Matter of Noel v New York City Hous. Auth.—Brownsville
2012 NY Slip Op 06144 [98 AD3d 981]
September 12, 2012
Appellate Division, Second Department
Published by New York State Law Reporting Bureau pursuant to Judiciary Law § 431.
As corrected through Wednesday, October 24, 2012


In the Matter of Trina Noel, Respondent,
v
New York City Housing Authority—Brownsville, Appellant.

[*1]

Sonya M. Kaloyanides, New York, N.Y. (Corina L. Leske and Lauren L. Esposito of counsel), for appellant.

In a proceeding pursuant to CPLR article 78 to review a determination of the New York City Housing Authority dated October 28, 2009, which, after a hearing, found Trina Noel ineligible for continued occupancy and terminated her tenancy in a public housing facility, New York City Housing Authority—Brownsville appeals, by permission, from an order of the Supreme Court, Kings County (Edwards, J.), dated November 23, 2011, which denied its motion to dismiss the petition pursuant to CPLR 3211 (a) and 7804 (f).

Ordered that the order is reversed, on the law, with costs, and the appellant's motion is granted.

In February 2001, the petitioner entered into a residential lease with the New York City Housing Authority (hereinafter the NYCHA) to rent an apartment in Brooklyn, commencing on November 1, 2001. In June 2008, the NYCHA preferred written charges against the petitioner, alleging that she or an authorized occupant of her apartment possessed, sold, or attempted to sell cocaine and marijuana, and also possessed drug paraphernalia. Thereafter, a hearing before a NYCHA hearing officer was conducted. In written findings dated October 14, 2009, the Chief Hearing Officer of the NYCHA sustained the charges, concluded that the petitioner was an undesirable tenant, and recommended the imposition of the sanction of termination of the tenancy. In a written determination dated October 28, 2009, the NYCHA approved the Chief Hearing Officer's determination, and directed that the petitioner's tenancy be terminated. In a proceeding commenced by order to show cause, which was signed by a Justice of the Supreme Court on August 12, 2011, the petitioner challenged the determination dated October 28, 2009, terminating her tenancy.
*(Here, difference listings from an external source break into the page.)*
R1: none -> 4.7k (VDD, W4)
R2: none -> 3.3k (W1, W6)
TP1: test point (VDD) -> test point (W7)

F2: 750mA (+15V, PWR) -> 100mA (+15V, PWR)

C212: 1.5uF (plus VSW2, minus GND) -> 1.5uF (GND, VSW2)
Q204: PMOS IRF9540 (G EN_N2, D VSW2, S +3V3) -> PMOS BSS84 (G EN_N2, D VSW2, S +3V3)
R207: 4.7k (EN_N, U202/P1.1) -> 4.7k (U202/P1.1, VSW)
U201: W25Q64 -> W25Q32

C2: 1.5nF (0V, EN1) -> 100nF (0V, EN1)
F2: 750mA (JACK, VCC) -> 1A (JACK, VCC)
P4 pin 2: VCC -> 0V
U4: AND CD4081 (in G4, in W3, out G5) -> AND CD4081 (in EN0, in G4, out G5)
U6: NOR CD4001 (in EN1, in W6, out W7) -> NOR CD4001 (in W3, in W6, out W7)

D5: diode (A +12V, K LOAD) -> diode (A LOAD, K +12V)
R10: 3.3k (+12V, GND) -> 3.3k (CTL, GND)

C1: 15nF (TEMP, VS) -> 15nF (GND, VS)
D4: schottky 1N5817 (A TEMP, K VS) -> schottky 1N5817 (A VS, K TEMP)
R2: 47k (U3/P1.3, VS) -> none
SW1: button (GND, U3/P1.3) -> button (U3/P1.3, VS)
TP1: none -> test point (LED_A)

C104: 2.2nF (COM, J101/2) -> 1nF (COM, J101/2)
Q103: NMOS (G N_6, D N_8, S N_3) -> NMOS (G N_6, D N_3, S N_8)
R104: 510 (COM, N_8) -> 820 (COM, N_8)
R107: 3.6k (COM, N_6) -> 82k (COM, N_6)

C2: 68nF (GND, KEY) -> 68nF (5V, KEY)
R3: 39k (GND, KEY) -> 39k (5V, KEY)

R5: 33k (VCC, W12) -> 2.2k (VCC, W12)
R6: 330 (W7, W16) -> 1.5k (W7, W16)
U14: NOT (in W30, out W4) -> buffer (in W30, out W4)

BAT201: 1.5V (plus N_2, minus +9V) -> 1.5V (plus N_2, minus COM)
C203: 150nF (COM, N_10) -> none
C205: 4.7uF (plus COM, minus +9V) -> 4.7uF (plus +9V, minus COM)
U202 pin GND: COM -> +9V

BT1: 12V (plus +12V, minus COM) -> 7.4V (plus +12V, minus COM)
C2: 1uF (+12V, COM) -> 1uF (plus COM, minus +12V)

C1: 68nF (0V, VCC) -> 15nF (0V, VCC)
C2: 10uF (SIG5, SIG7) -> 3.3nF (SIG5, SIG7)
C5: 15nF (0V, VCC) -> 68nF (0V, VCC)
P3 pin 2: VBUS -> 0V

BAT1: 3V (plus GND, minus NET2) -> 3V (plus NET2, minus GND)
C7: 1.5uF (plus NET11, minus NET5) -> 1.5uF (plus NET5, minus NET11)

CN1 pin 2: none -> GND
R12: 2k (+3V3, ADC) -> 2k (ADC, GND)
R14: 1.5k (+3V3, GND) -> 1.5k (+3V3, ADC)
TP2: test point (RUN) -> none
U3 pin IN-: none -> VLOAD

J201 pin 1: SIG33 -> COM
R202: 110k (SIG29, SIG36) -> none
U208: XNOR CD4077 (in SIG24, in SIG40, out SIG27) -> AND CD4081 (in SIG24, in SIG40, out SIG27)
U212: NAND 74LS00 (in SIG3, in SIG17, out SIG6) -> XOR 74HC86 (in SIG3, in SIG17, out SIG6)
"Unless a shorter [period of] time is provided in the law authorizing the proceeding, a proceeding against a body or officer must be commenced within four months after the determination to be reviewed becomes final and binding upon the petitioner" (CPLR 217 [1]). Here, the NYCHA submitted uncontroverted evidence that a copy of the determination dated October 29, 2009, was mailed to the petitioner on November 5, 2009. Therefore, the petitioner's time within which to commence a CPLR article 78 proceeding to review the determination expired four months after November 5, 2009, that is, on March 5, 2010 (see CPLR 217; General Construction Law § 30; [*2]Matter of Richardson v New York City Hous. Auth., 89 AD3d 1091 [2011]). Therefore, the commencement of this proceeding in August 2011 was untimely. Contrary to the Supreme Court's conclusion, the NYCHA had no statutory or due process obligation to notify the petitioner of the applicable limitations period (see Matter of Sumpter v New York City Hous. Auth., 260 AD2d 176, 178 [1999]). Accordingly, the Supreme Court should have granted the NYCHA's motion pursuant to CPLR 3211 (a) and 7804 (f) to dismiss the petition on the ground that the proceeding was time-barred.

The parties' remaining contentions have been rendered academic by our determination. Dillon, J.P., Dickerson, Austin and Miller, JJ., concur.